Приведённый текст:
===

Лобков: А Дэн Сяопин был уже над политической структурой?

Маслов: Он был председателем Центрального военного совета, это такая почетная должность, но на самом деле он держал бразды правления в своих руках. В чем была особенность? Китайцы внимательно отстроили свою дальнейшую экономическую реформу, все было просчитано. Дэн Сяопин за нее сражался, зубами выгрызал. И вдруг кто-то – неразумные студенты, по мнению Дэн Сяопина, требуют своих условий.

Есть еще один момент, который, на мой взгляд, очень плохо отражен, я лично много раз замечал. Те студенты, которые пришли на площадь в начале, это были студенты Пекинского университета, Пекинский университет от центральной площади находится довольно далеко – на юге. Там идти много часов. И вот они подходили, собирались. Это были действительно студенты, у которых не было социальной программы, но были требования политических свобод гласности. Но потом состав стал меняться. Я увидел совсем других людей, во-первых, далеко не студенческого возраста, во-вторых, маргиналов по-настоящему, в-третьих, хулиганов, людей, которые пытались на этом сделать то ли карьеру, то ли деньги. То есть сменился социальный состав. Началось пьянство, что конечно, не умоляет достоинства этих требований.

Что сделали китайцы, они сделали очень грамотную вещь. Было же понятно, что будет разгон, и вот тогда Ли Пэн, тогдашний председатель госсовета КНР, лично выходит вечером к студентам. Эти кадры показали – вот эта бушующая толпа, горят костры, Ли Пэн в белой рубашке, жара. И вот он им говорит: «Ребята, расходитесь, потому что будет плохо, потому что мы вынуждены будем ввести силу». И его посылают куда подальше, причем самым прямым текстом. После этого идет встреча внутри Чжуннаньхай, где ЦК КПК заседает, собственно, а этой стеной императорского дворца, где сидят друг напротив друга китайские руководители и сидят студенты. Все это показывают по телевизору, потому что мудрые китайские руководители говорят: «Ребята, надо расходиться. Скажите, что вы хотите», а они не могут сформулировать требования. Здесь был очень важный провал, люди хотели обновления, но не понимали, что конкретно требовать.

===

Листинг данных
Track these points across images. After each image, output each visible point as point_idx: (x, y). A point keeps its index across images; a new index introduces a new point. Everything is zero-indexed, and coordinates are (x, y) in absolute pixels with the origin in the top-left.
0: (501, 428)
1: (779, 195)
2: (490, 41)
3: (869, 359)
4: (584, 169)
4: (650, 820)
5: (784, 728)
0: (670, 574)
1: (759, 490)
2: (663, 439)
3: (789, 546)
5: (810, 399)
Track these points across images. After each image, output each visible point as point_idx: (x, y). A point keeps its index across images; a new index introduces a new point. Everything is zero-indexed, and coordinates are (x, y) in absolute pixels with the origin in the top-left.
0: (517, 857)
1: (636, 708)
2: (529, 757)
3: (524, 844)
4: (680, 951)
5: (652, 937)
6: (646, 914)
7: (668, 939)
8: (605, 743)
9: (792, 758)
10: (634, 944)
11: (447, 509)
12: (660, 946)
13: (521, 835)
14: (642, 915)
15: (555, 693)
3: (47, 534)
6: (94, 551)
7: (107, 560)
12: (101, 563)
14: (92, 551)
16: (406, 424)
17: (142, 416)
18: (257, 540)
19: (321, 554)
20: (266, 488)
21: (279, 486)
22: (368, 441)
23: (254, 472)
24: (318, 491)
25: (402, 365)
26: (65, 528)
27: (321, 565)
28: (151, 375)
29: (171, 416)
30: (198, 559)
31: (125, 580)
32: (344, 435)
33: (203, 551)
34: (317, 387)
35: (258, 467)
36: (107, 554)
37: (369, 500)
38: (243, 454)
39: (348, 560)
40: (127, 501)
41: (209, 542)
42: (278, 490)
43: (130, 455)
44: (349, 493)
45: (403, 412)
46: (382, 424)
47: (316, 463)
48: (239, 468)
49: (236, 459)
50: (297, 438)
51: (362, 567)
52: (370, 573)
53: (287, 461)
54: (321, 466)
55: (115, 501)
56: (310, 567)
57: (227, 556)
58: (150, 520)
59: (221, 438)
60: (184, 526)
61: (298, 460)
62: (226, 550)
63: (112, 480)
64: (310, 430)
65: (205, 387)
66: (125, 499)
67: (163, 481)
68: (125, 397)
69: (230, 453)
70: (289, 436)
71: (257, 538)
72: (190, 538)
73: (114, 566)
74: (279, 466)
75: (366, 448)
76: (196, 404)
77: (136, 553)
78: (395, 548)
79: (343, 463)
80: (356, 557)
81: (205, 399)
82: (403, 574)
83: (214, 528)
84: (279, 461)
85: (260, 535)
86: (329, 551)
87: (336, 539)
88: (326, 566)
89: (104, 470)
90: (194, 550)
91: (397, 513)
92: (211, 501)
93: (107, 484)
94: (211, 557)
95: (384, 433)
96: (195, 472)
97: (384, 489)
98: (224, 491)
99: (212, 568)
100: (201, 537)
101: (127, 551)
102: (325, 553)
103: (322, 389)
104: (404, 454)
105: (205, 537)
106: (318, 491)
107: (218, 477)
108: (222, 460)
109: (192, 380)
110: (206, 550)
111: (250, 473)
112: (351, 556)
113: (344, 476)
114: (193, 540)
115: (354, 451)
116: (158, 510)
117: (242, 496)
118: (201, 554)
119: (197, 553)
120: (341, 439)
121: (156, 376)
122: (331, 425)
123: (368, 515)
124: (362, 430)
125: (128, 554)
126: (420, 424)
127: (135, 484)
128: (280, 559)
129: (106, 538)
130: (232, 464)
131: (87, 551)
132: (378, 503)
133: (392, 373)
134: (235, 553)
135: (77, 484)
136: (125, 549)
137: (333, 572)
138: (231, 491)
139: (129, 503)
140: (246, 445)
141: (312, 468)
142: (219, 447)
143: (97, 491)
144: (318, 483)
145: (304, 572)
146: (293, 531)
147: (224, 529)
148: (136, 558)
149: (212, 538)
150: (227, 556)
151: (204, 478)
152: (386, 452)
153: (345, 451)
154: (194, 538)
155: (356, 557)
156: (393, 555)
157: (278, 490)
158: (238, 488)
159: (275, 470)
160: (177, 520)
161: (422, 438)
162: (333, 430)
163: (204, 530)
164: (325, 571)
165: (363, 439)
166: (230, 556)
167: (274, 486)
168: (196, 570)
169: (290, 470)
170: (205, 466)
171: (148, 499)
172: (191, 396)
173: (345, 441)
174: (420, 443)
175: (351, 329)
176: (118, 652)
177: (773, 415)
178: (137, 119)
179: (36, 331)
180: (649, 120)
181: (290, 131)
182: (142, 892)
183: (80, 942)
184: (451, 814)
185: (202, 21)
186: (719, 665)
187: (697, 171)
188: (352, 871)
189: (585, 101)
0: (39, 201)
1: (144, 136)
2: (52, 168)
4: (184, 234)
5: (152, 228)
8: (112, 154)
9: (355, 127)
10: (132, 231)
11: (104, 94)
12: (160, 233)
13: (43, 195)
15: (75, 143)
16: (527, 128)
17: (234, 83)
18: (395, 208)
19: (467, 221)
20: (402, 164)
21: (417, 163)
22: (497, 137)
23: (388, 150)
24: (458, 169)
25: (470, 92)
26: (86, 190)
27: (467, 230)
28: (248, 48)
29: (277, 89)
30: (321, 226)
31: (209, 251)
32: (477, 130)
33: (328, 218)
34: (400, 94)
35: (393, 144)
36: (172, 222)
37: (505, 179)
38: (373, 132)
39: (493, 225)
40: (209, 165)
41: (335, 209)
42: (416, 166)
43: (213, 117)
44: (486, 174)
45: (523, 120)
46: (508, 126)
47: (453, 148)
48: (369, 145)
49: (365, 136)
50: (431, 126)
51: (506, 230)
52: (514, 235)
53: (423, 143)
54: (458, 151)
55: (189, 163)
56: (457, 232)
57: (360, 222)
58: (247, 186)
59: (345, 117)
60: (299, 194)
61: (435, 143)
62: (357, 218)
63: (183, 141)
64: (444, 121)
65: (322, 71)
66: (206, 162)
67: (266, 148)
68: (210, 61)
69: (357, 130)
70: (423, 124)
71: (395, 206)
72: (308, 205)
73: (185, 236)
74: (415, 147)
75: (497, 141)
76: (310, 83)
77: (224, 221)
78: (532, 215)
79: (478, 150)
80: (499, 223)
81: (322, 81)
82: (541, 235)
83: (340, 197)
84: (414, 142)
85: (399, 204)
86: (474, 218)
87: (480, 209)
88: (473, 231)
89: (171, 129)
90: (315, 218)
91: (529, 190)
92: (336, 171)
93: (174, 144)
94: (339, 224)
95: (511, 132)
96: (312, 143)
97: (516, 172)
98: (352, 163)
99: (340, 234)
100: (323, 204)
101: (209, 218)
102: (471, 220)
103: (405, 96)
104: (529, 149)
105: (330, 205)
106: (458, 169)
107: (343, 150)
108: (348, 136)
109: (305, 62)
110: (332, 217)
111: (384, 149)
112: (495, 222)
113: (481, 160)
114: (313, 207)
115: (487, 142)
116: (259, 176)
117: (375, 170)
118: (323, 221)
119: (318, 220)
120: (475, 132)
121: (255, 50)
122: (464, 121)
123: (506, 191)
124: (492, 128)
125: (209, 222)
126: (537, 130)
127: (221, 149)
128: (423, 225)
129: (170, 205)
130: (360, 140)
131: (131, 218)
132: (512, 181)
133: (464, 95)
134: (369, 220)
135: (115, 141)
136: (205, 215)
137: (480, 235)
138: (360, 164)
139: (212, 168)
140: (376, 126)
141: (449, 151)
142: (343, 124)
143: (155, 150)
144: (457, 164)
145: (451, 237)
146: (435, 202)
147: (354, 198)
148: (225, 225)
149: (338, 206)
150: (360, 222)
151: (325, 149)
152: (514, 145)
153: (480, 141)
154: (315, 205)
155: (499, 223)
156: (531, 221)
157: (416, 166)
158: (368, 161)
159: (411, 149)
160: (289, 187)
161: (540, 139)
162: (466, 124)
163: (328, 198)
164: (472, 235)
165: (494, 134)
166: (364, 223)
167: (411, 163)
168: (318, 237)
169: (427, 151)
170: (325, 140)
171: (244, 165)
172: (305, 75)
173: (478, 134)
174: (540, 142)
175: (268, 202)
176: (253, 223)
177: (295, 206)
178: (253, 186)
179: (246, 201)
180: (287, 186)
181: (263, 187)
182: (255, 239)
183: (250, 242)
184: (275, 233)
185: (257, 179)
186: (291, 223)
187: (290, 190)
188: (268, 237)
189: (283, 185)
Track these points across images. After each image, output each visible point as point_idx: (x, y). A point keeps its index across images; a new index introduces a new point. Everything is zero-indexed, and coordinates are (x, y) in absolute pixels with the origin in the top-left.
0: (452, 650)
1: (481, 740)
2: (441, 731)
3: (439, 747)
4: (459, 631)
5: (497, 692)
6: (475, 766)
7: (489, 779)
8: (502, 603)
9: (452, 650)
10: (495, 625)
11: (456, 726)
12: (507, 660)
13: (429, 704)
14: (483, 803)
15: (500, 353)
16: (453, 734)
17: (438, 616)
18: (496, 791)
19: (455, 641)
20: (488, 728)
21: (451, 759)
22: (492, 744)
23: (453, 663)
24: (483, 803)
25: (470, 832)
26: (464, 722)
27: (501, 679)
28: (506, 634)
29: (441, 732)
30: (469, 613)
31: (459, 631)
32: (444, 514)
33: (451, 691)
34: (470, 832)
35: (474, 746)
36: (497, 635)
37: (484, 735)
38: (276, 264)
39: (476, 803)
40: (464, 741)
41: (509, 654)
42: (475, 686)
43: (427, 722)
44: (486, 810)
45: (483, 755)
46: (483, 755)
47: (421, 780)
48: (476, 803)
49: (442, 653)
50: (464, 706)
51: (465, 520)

===

Условие задачи:
Обновите текст о студенческих протестах в Пекине: приведите заново его отрывок, начиная с «Маслов: Он был» и заканчивая «требуют своих условий.», заменив в нём «бразды правления» на «рычаги управления».

Письменное решение:
Маслов: Он был председателем Центрального военного совета, это такая почетная должность, но на самом деле он держал рычаги управления в своих руках. В чем была особенность? Китайцы внимательно отстроили свою дальнейшую экономическую реформу, все было просчитано. Дэн Сяопин за нее сражался, зубами выгрызал. И вдруг кто-то – неразумные студенты, по мнению Дэн Сяопина, требуют своих условий.